Charcot-Marie-Tooth neuropathy (CMT) is an inherited disease characterised by the length-dependent degeneration of peripheral nerves leading to lifelong chronic disability. Currently there is no cure for this condition. CMTX3 is a rare, X-linked form of CMT. Our group identified the genetic cause of CMTX3 as a large structural variation mutation located within a non-coding region of the CMTX3 locus at chromosome Xq26.3-Xq27.3(1). Specifically, a 78 kb of region of DNA from chromosome 8q24.3 has been duplicated and inserted into a gene desert at chromosome Xq27.1. The pathomechanism of this complex DNA re-arrangement remains unsolved. We hypothesise that the CMTX3 insertion may cause neuropathy by dysregulating the expression of nearby genes. In line with this, our group previously showed that patient lymphoblasts displayed increased expression of FGF13; a gene located ~1.2 Mb away from the pathogenic insertion site(1).

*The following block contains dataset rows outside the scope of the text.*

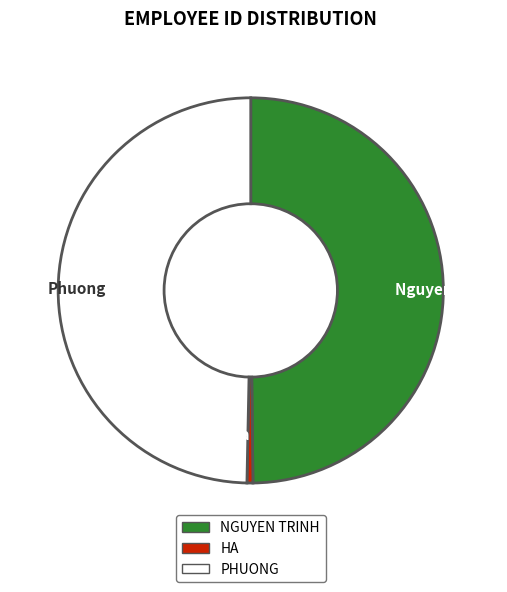

True or false: Nguyen Trinh accounts for 50% of the total.

True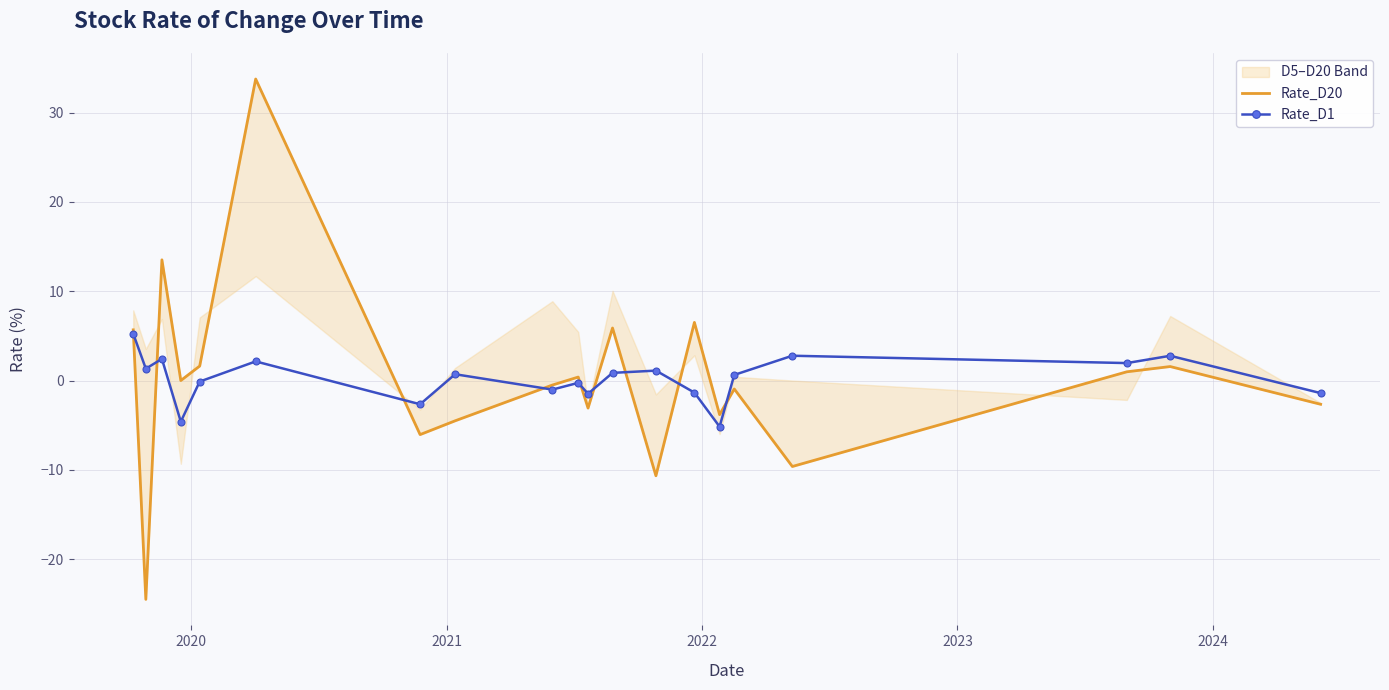

How many lines are shown in the chart?

2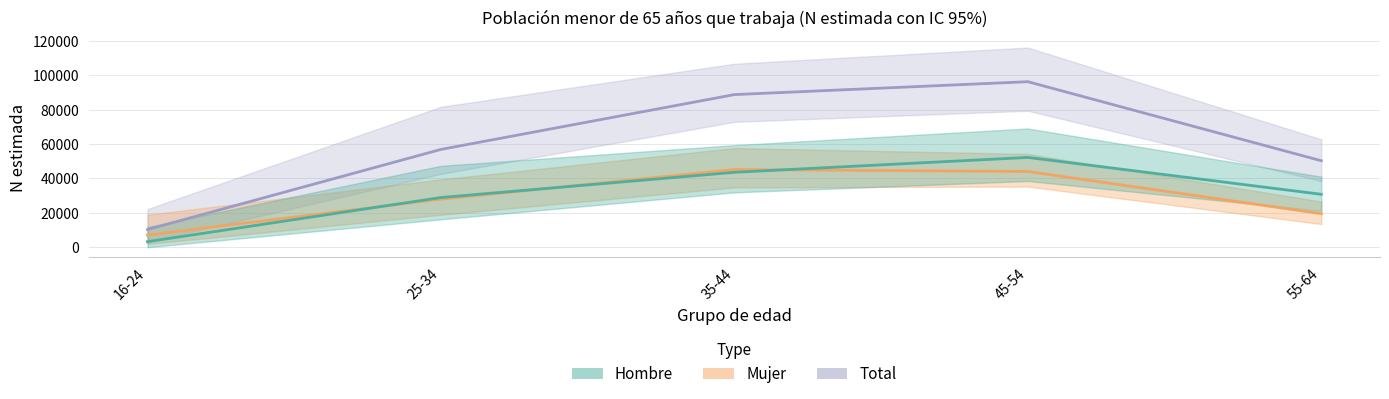

What is the difference between the maximum and second lowest values in the Mujer series?

25681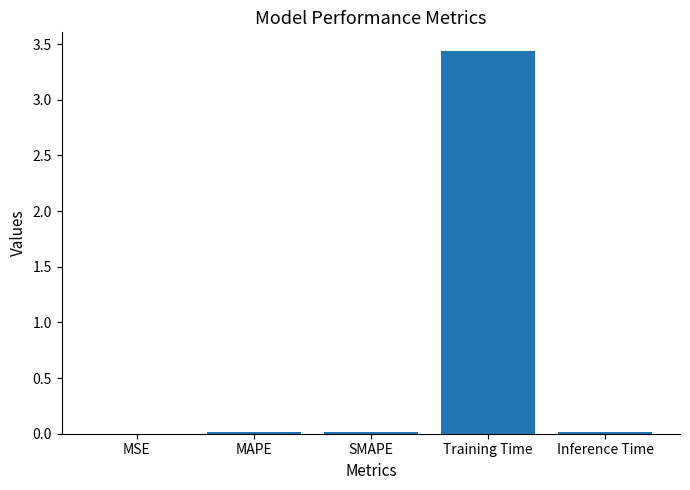

At which category does the chart reach its peak across all series?

Training Time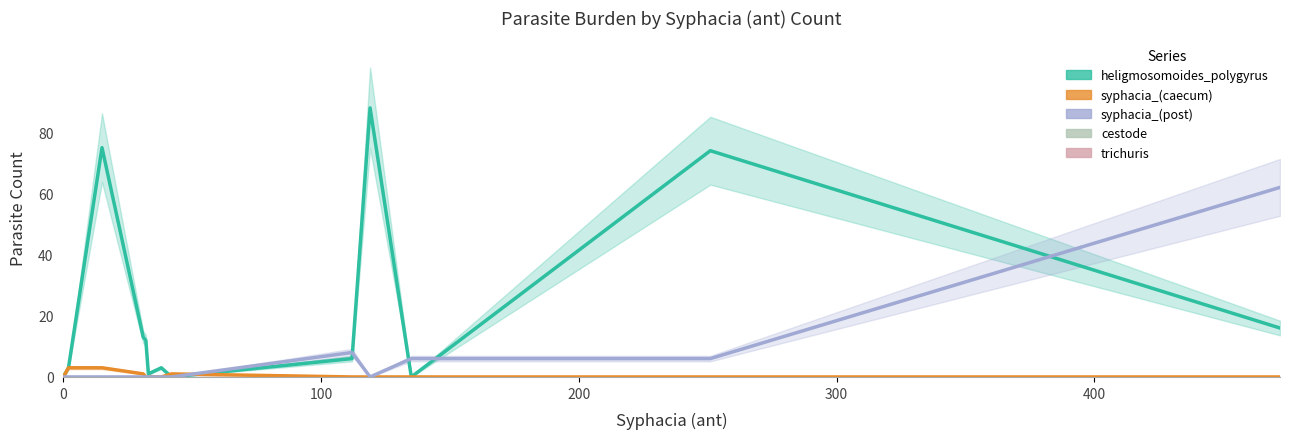

What is the maximum value for syphacia_(caecum)?

3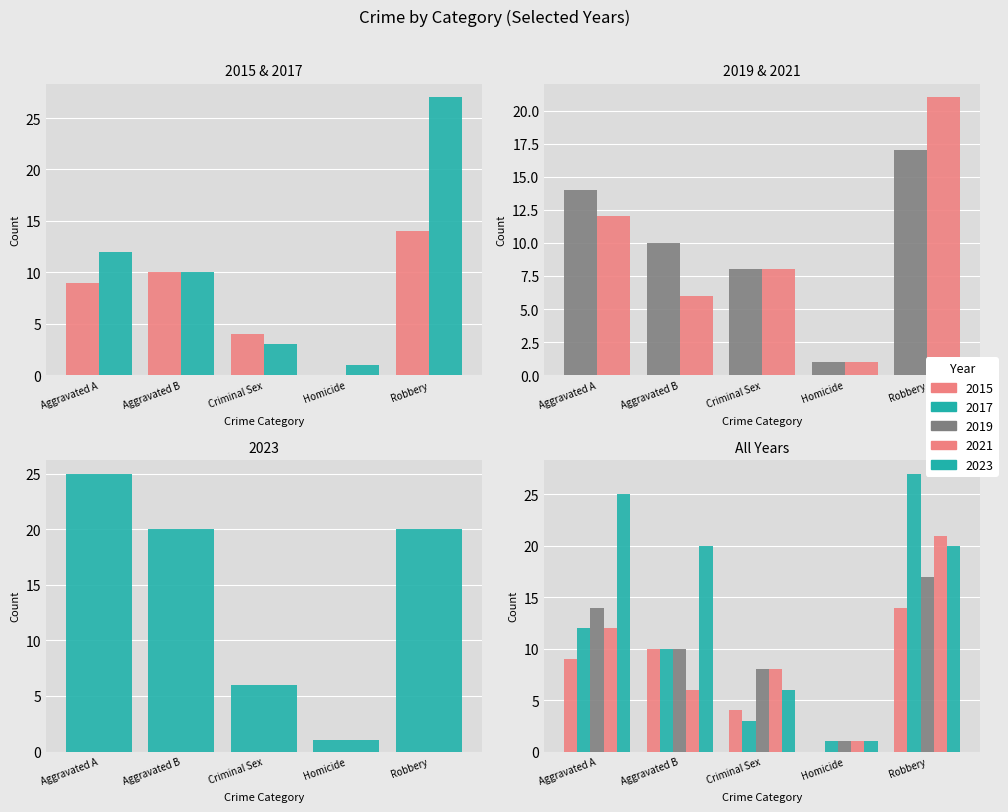

Are the bars horizontal?

No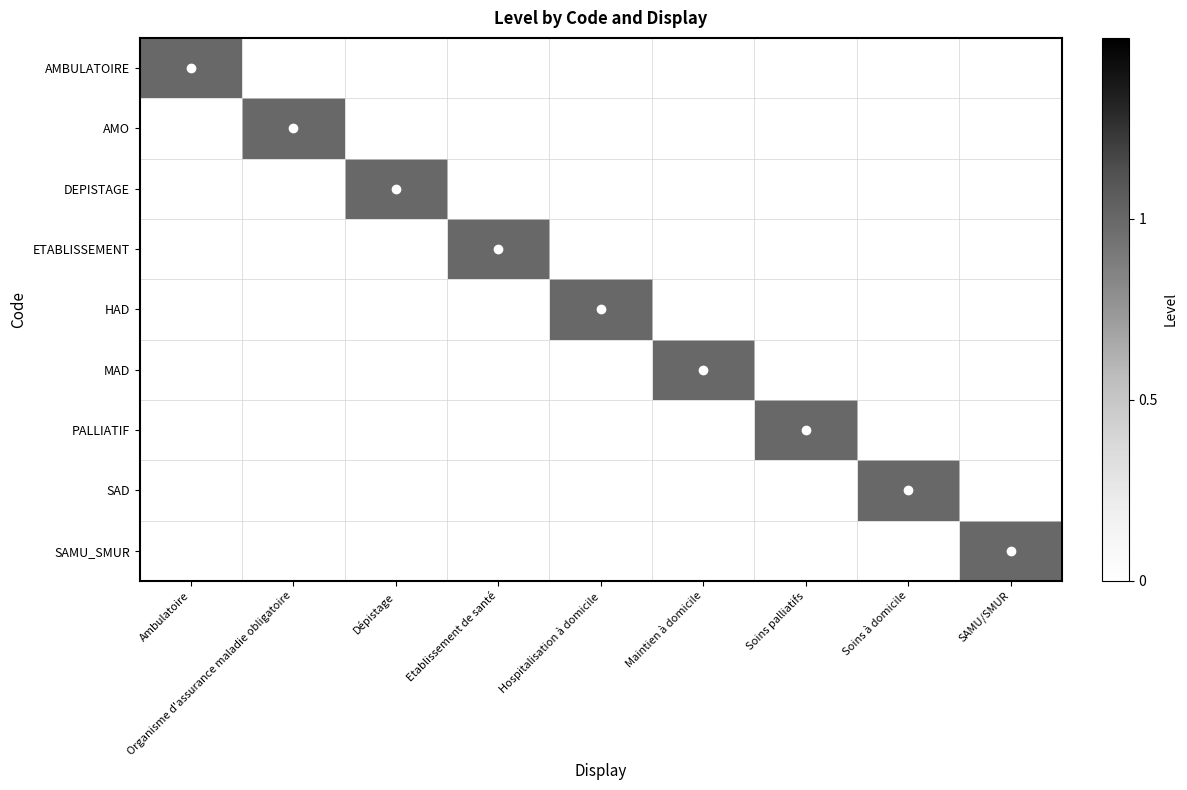

Reading left to right, what are all the values shown in this chart?

AMBULATOIRE: Ambulatoire=1	Organisme d'assurance maladie obligatoire=0	Dépistage=0	Etablissement de santé=0	Hospitalisation à domicile=0	Maintien à domicile=0	Soins palliatifs=0	Soins à domicile=0	SAMU/SMUR=0
AMO: Ambulatoire=0	Organisme d'assurance maladie obligatoire=1	Dépistage=0	Etablissement de santé=0	Hospitalisation à domicile=0	Maintien à domicile=0	Soins palliatifs=0	Soins à domicile=0	SAMU/SMUR=0
DEPISTAGE: Ambulatoire=0	Organisme d'assurance maladie obligatoire=0	Dépistage=1	Etablissement de santé=0	Hospitalisation à domicile=0	Maintien à domicile=0	Soins palliatifs=0	Soins à domicile=0	SAMU/SMUR=0
ETABLISSEMENT: Ambulatoire=0	Organisme d'assurance maladie obligatoire=0	Dépistage=0	Etablissement de santé=1	Hospitalisation à domicile=0	Maintien à domicile=0	Soins palliatifs=0	Soins à domicile=0	SAMU/SMUR=0
HAD: Ambulatoire=0	Organisme d'assurance maladie obligatoire=0	Dépistage=0	Etablissement de santé=0	Hospitalisation à domicile=1	Maintien à domicile=0	Soins palliatifs=0	Soins à domicile=0	SAMU/SMUR=0
MAD: Ambulatoire=0	Organisme d'assurance maladie obligatoire=0	Dépistage=0	Etablissement de santé=0	Hospitalisation à domicile=0	Maintien à domicile=1	Soins palliatifs=0	Soins à domicile=0	SAMU/SMUR=0
PALLIATIF: Ambulatoire=0	Organisme d'assurance maladie obligatoire=0	Dépistage=0	Etablissement de santé=0	Hospitalisation à domicile=0	Maintien à domicile=0	Soins palliatifs=1	Soins à domicile=0	SAMU/SMUR=0
SAD: Ambulatoire=0	Organisme d'assurance maladie obligatoire=0	Dépistage=0	Etablissement de santé=0	Hospitalisation à domicile=0	Maintien à domicile=0	Soins palliatifs=0	Soins à domicile=1	SAMU/SMUR=0
SAMU_SMUR: Ambulatoire=0	Organisme d'assurance maladie obligatoire=0	Dépistage=0	Etablissement de santé=0	Hospitalisation à domicile=0	Maintien à domicile=0	Soins palliatifs=0	Soins à domicile=0	SAMU/SMUR=1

However, given the spatiotemporal specificity of transcriptional regulation, assessing gene expression within disease-relevant tissue is essential. Therefore, we reprogrammed CMTX3 patient fibroblasts to induced pluripotent stem cells (iPSC), which were then differentiated into spinal motor neurons. A customised NanoString nCounterĀ® panel was designed to assess the expression levels of candidate genes most likely to be impacted by the CMTX3 insertion, and included genes contained within the insertion sequence as well as genes located within 3 Mb on either side of the insertion breakpoint. Candidate gene expression was assessed in mature motor neurons and neuroepithelial cells. Unlike the dysregulation previously observed in CMTX3 lymphoblasts, FGF13 expression was comparable between patient and control samples. However, preliminary results show dysregulated expression of SOX3 in CMTX3 neuroepithelial cells but not mature motor neurons. Interestingly, SOX3 encodes a transcription factor implicated in neuronal development, and is the closest gene to the insertion breakpoint. This gene is therefore a high-priority candidate, and further investigations will be performed to determine if SOX3 dysregulation underlies CMTX3 neuropathy. CMTX3 is an excellent disease paradigm that can be utilised to enhance our understanding of the pathogenic consequences caused by intergenic structural variation, and more broadly, the complex process of long-range gene regulation.

  1. Brewer, M.H., Chaudhry, R., Qi, J., Kidambi, A., Drew, A.P., Menezes, M.P., Ryan, M.M., Farrar, M.A., Mowat, D., Subramanian, G.M. and Young, H.K., 2016. Whole genome sequencing identifies a 78 kb insertion from chromosome 8 as the cause of Charcot-Marie-Tooth neuropathy CMTX3. PLoS genetics, 12(7), p.e1006177.